We ate egg salad sandwiches and forgot to reapply sunscreen. I wakeboarded, for the first time in over ten years, and rode better and with more confidence and control than I think I ever did when I was younger. My brother, sister, and I crowded together on the tube and rode it all the way in back to the dock, laughing, as my sister and I tried our best to hold on.
“Why did you decide to buy a boat?” my brother asked my father, while just the three of us sat in the truck.
His answer, essentially, was that it was a way to try to connect and spend time with teenage me. That floored me. Even though he didn’t say it to me directly, or really even to me at all, I could hear the undertone: “I really did try.”
I could not have asked for a better weekend. It was the most functional we had been all together in years, maybe ever. I was able to fly back home without the guilt that often nags me after these trips.
But I felt even then that it likely wasn’t something that could last, or even repeat itself again. So much about our family dynamic was changing drastically. My brother was starting middle school. My sister was starting college in another state. David and I were in the first week of trying to start our own family.
I really had no idea.
I haven’t spoken to my brother directly since that trip in August. It’s always so tough, so emotionally taxing, to try to arrange to video chat with my parents. I was just too tired when I was pregnant. And I’ve just been struggling too much since. I have sent them pictures and messages intended for him, but I never actually know how much of what I share makes it back.

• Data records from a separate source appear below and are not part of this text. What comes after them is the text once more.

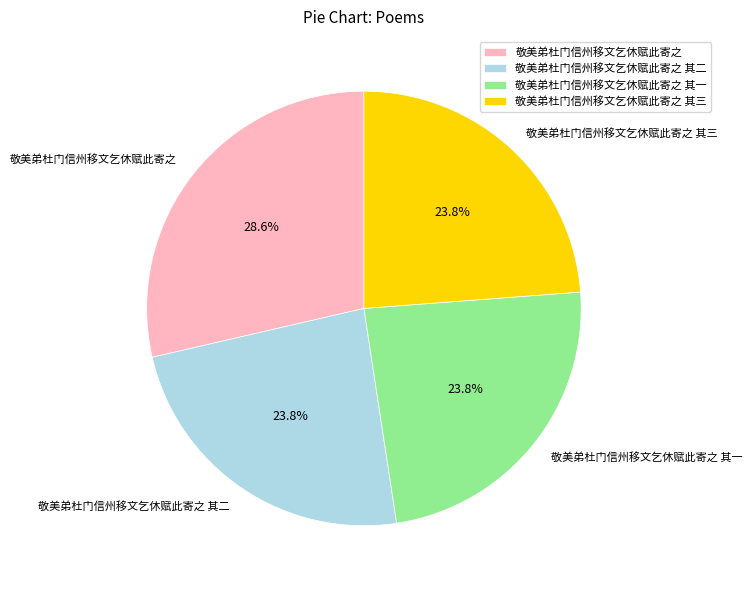

To the nearest percent, what portion does 敬美弟杜门信州移文乞休赋此寄之 其二 represent?

24%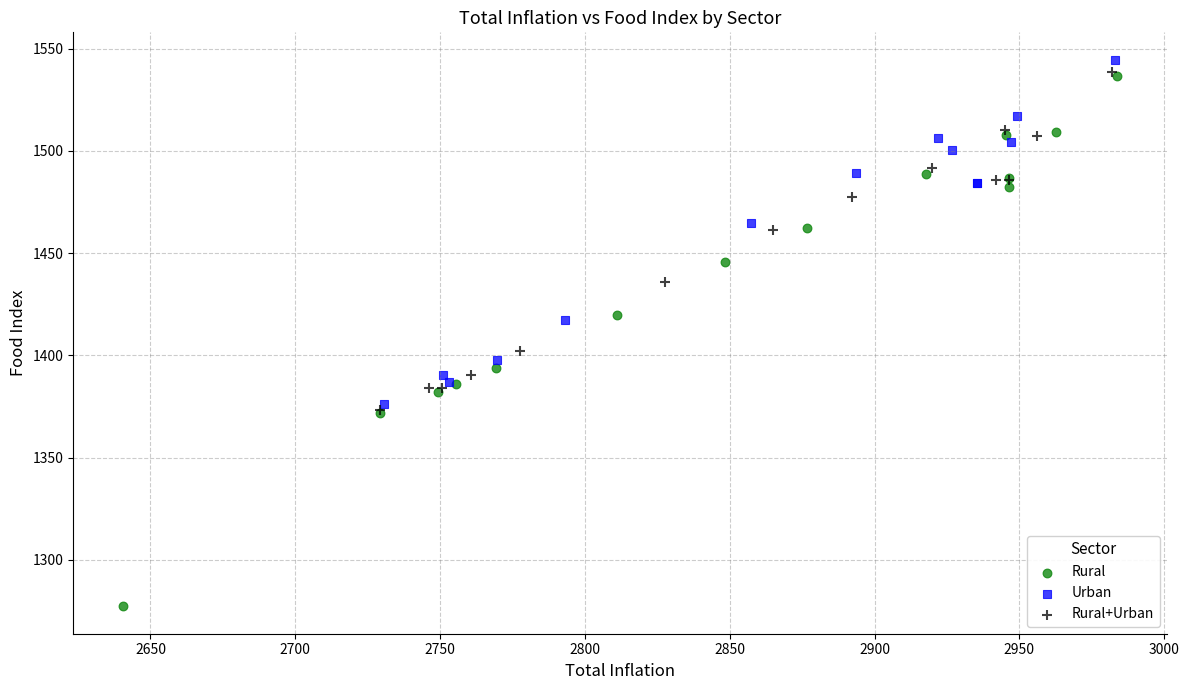

Which series has the widest spread of Y values?

Rural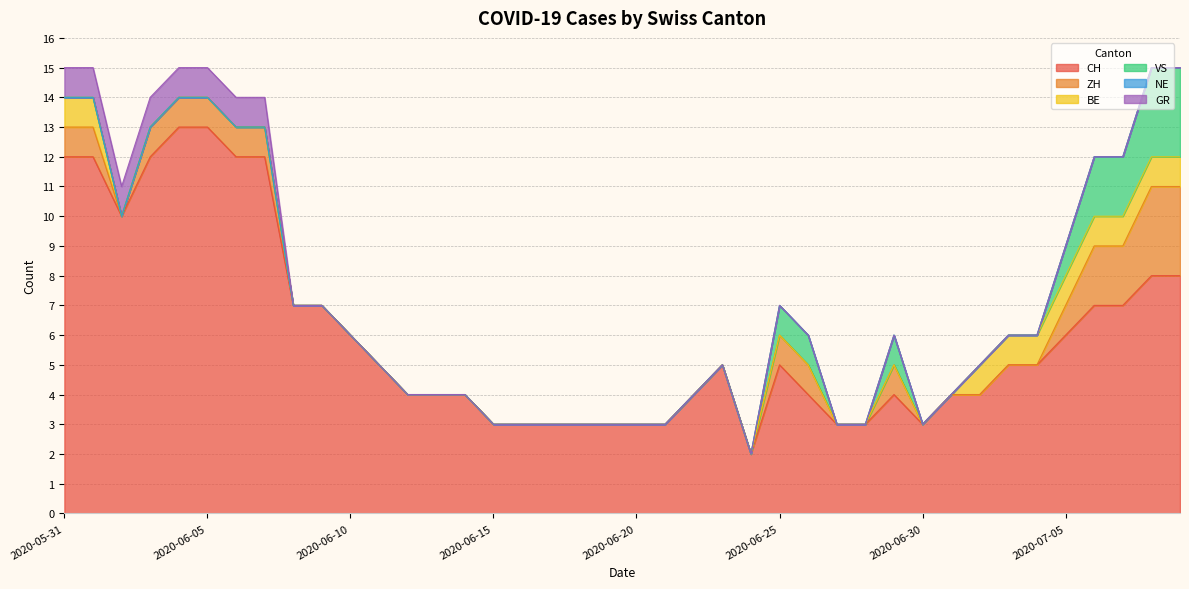

Between 2020-06-01 and 2020-07-07, which series saw the biggest shift?

CH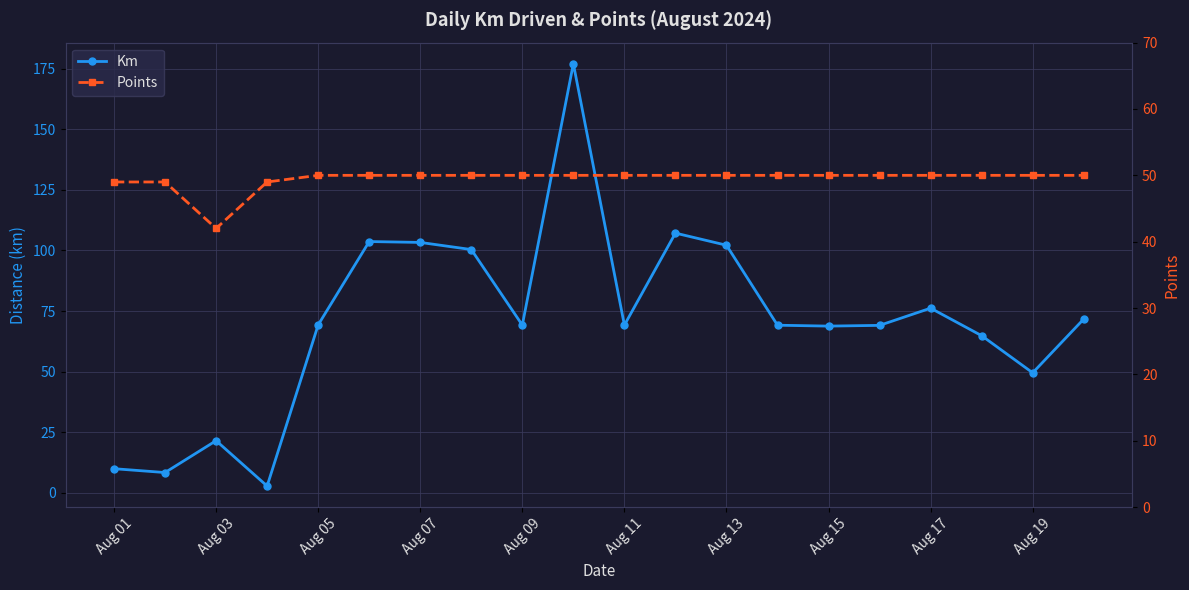

What is the smallest value displayed?

2.9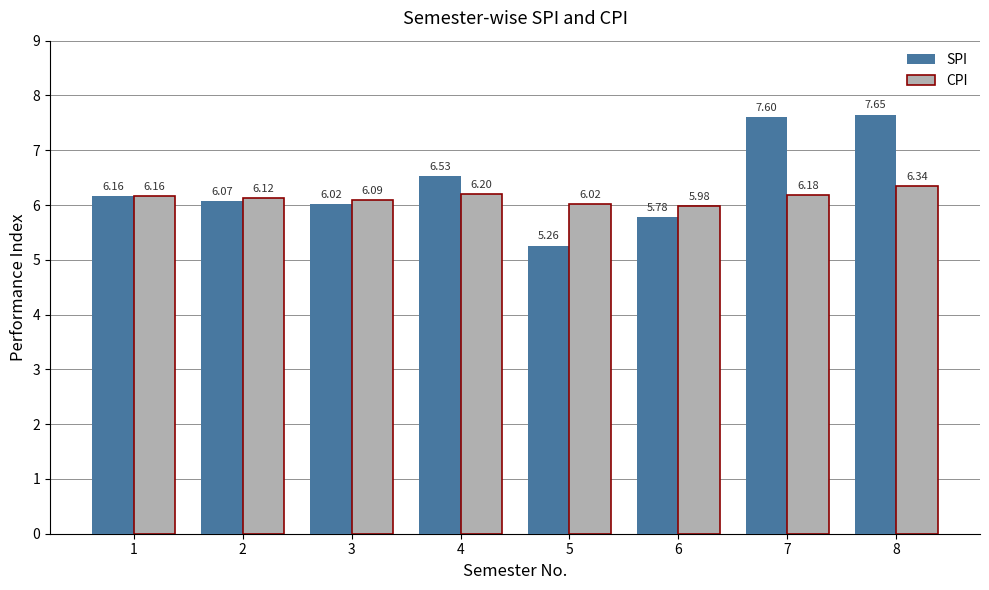

What is the total value across all series at 5?

11.3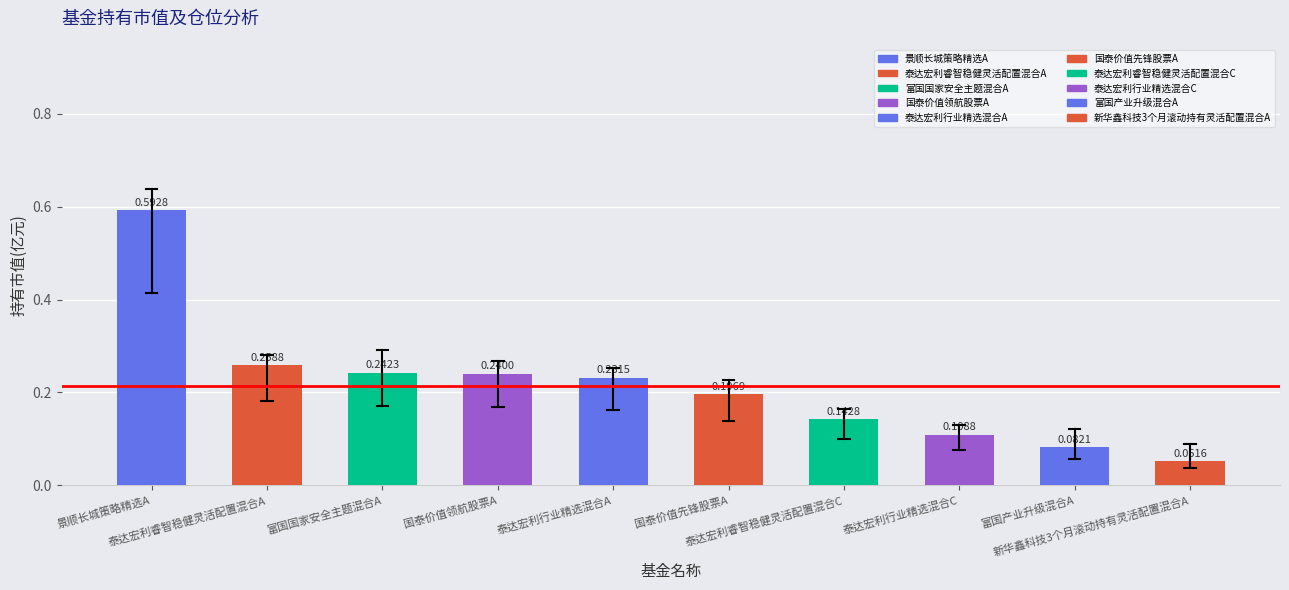

What is the sum of all values?

2.1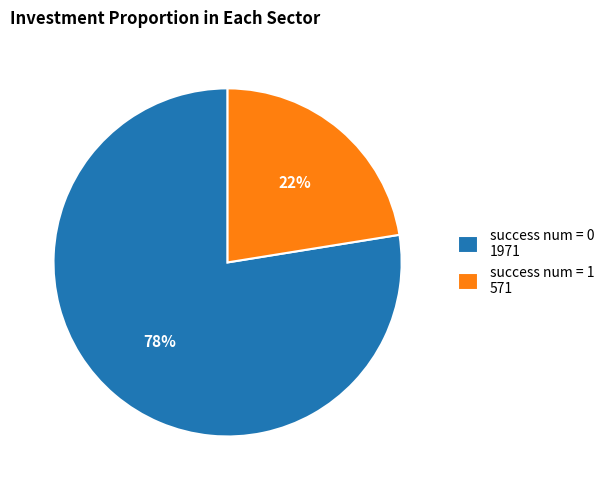

To the nearest percent, what percentage of the pie is success num = 0 1971?

78%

But I’ve been texting my sister often, because I remember what it was like to be a freshman in college, alone in a new city many miles away from home, without anyone ever reaching out. And I finally sent her a care package this week, the one I had been meaning to send the week of my first ultrasound appointment. I hope it’s enough.
We just found out this week that the family dog, our sweet girl who follows me around the house, who sleeps next to my bed (but never anyone else’s), who keeps me company on restorative morning walks through the neighborhood, who makes the funniest little piggy sounds when I rub behind her ears, has cancer.
And I find myself wondering, and worrying, about our trip next week. Will my brother forgive me for my lengthy absence? Will my sister come home? - and if she doesn’t, how will things be different? Will I still be able to shrug off the constant questions about when we’re going to have kids like I have in the past? Is this the last time we’ll see her?
I wrote this all down to try to really remember a time when things were so unbelievably good. Because it’s so hard right now to imagine a time when they ever will be again.